In the end, what gangster-or-gangsta story isn’t already “Macbeth” in one form or another? -- everything from “Scarface” to “Juice” to the latest “Grand Theft Auto” franchise cops from its parable of absolute-power-corrupting-absolutely: here’s another up- and-comer of unbridled ambition who will stop at nothing to achieve success, who eventually inherits and/or betrays his way into becoming kingpin of a criminal empire, until greed, divided loyalties, and his own paranoia bring about an epic, blood-splattered undoing.

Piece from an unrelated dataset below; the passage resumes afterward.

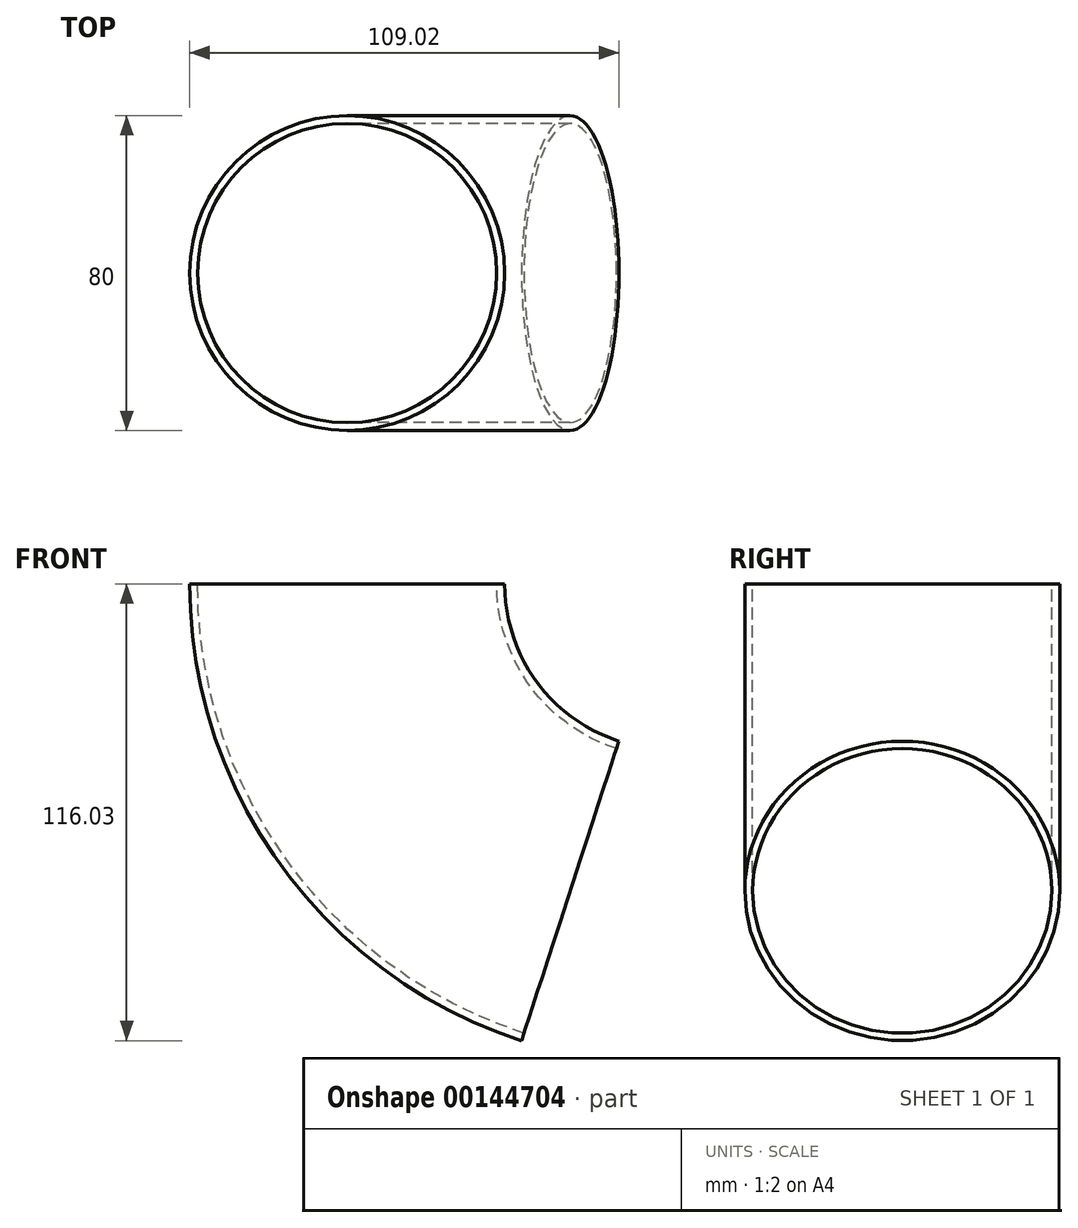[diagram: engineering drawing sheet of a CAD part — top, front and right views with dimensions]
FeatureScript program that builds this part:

Comparison to fellow-Aussie Baz Luhrman’s “Romeo And Juliet” will be inevitable, but given the thematic differences, not to mention those budgetary (no major studio effort this one, Wright’s was shot on HD on limited funds in just 25 days), I’ll avoid the subject completely, other than to lament that while Luhrman’s kinetic update seemed to rejoice in its outrageous, and times deliriously far-reaching, interpretations of the text and imagery, Wright’s film turns logy after a rat-tat-tat first act that owes more to Michael Mann than PBS. Granted, much of the play concerns itself with the Lord and Lady’s respective paranoiac navel-gazing and night walks, but the drama here feels constrained by the cramped sets and oddly-dutiful fidelity to the original text.

Shakespeare purists might be pleased to read along, but with all the artillery, cell phones, security cameras, and Hummers paraded out before the end of act one, honoring the nuances of iambic pentameter seems a strangely constricting conceit. For all of its brazen nudity, drug-taking, and bloodshed, Wright's "Macbeth" delivers a frustratingly stodgy take on an otherwise timeless tale that’s instantly dated by the very things the filmmakers cynically thought would make it “relevant”.